The Pentagon plans to resume programs that would pay for military training and equipment in Yemen, nearly a year after halting aid to the key counterterrorism partner because of escalating internal chaos.
While no agreements have been cemented, U.S. defense officials said as much as $75 million in military assistance could begin to flow this year. The officials said the Pentagon and State Department are putting together a letter to send to Congress to request restarted the aid.
The plan is in line with the Obama administration's intention to provide significant security and civilian aid to Yemen in 2012-13 as long as the Middle Eastern country makes progress toward a new government and the money is kept from insurgents.
One senior military official said discussions have begun over how best the United States can help Yemen, which is putting a new U.S.-backed government in place. The official said it may be difficult to relaunch the counterterrorism training that was suspended about a year ago because Yemeni forces are engaged in battle with the al-Qaida-linked insurgency based in the country.
Instead, the training program could shift to focus less on fighting tactics and more on how to plan combat operations and strategize against the enemy.
The officials spoke on condition of anonymity because no final decisions have been made.
Widespread protests, coupled with pressure from the U.S., led to the ouster of longtime ruler Ali Abdullah Saleh. U.S. leaders have said they believe that new president, Abed Rabbo Mansour Hadi, will be a good partner to the U.S.
The renewed effort come as al-Qaida in the Arabian Peninsula also is experiencing its own transition. While often described as the chief terrorist threat for strikes inside the U.S., the group hasn't surfaced as a main source in any domestic threats for more than a year.
The killing in a U.S. drone strike last fall in Yemen of Anwar al-Awlaki, the U.S.-born radical militant cleric, has set back the group's efforts outside Yemen. Al-Awlaki was linked to the planning and execution of several attacks targeting U.S. and Western interests, including the attempt to down a Detroit-bound airliner in 2009 and the plot to bomb cargo planes in 2010.
But it's hard to tell how long the lull may last.
"What we don't necessarily know is are they going to be focusing much more on Yemen, or is it a short-term thing, to be able to build up time and capacity to be able to strike at a far enemy," said Frank Cilluffo, director of a homeland security studies program at George Washington University. He was White House domestic security adviser to President George W. Bush.
Officials warn that the group has taken broad advantage of the unrest in Yemen to expand its foothold in the south, capture weapons, ammunition and equipment and score successes against the Yemeni military.
Yemeni military officials said Saturday that two U.S. airstrikes killed at least 18 al-Qaida-linked militants in an evening attack on a central province that had been partly overrun by the group this year. A U.S. Central Command spokesman declined to comment on any American role in the strikes.

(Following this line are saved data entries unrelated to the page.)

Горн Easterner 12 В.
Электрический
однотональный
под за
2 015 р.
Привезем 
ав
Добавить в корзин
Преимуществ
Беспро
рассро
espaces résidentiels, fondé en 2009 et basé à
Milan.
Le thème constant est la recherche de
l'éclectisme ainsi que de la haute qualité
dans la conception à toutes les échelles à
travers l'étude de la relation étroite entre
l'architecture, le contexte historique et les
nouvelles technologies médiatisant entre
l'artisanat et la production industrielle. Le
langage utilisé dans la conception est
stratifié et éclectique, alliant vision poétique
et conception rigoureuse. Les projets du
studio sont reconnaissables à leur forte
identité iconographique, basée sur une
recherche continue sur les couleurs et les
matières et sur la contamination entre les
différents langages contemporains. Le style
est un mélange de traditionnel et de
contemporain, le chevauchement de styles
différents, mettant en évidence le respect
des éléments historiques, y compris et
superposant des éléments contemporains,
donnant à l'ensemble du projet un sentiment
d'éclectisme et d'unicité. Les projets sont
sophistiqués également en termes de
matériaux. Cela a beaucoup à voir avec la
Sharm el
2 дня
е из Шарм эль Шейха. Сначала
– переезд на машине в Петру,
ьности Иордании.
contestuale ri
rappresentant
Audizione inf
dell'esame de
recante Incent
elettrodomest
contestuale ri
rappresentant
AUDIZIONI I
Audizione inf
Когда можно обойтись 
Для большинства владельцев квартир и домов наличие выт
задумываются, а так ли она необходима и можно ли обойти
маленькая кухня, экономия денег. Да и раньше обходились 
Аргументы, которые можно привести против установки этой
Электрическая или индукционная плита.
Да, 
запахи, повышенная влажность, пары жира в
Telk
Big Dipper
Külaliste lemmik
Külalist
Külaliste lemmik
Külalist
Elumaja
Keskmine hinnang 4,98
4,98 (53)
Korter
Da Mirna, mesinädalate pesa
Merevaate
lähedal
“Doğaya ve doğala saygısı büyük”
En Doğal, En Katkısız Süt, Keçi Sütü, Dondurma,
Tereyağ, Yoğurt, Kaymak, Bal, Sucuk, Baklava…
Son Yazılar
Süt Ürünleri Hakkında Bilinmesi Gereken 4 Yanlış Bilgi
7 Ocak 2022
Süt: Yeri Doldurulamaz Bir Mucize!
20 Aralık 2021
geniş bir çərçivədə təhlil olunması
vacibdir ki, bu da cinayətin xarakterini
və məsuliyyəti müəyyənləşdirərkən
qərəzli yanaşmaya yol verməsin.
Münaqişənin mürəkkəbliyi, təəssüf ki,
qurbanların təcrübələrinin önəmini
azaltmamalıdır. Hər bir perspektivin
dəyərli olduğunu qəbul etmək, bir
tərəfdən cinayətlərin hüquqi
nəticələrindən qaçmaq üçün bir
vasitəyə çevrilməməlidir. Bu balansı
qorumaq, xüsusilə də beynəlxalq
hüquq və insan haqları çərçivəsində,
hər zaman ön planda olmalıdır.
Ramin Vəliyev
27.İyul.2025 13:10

Al-Qaida in the Arab Peninsula "has been degraded by the strike and the loss of al-Awlaki, but that doesn't mean they are not a threat," said Stewart Baker, a former assistant secretary at the Department of Homeland Security who is now with the law firm of Steptoe & Johnson. "Their talent pool was thin and made thinner."
But counterterrorism experts said the al-Qaida affiliate has proved willing to attempt attacks and fail, in the hopes of an eventual success. Cilluffo said the group still represents the most active and focused domestic threat to the U.S., largely because bomb-maker Ibrahim al-Asiri is alive and active.
The U.S. has poured more than $326 million in security and civilian assistance into Yemen since 2007, fueled by the escalating threat from the Yemen-based al-Qaida in the Arabian Peninsula. The aid abruptly stopped last year as political and security unrest raged.
Initial plans by the Pentagon to send at least $150 million in aid to Yemen last year were shut down and no new military aid was approved.
Pentagon leaders have as much as $350 million to spend on military aid to foreign countries this year, and according to congressional restrictions, as much as $75 million can go to Yemen. Congress also requires the Pentagon and State Department to defend the spending and assure the proper use of any assistance.
On the civilian side, the State Department and the U.S. Agency for International Development, under a directive from the National Security Council, have begun a new review to assess the situation in Yemen following the recent presidential election and to determine how best to provide development support, according to a new government report.
Since 2007, Yemen has received about $316 million in U.S. civilian aid, including humanitarian, education, development and refugee assistance.
The military money, in addition to providing counterterrorism training, has also paid for aircraft, radios, rifles, patrol boats, trucks and other equipment.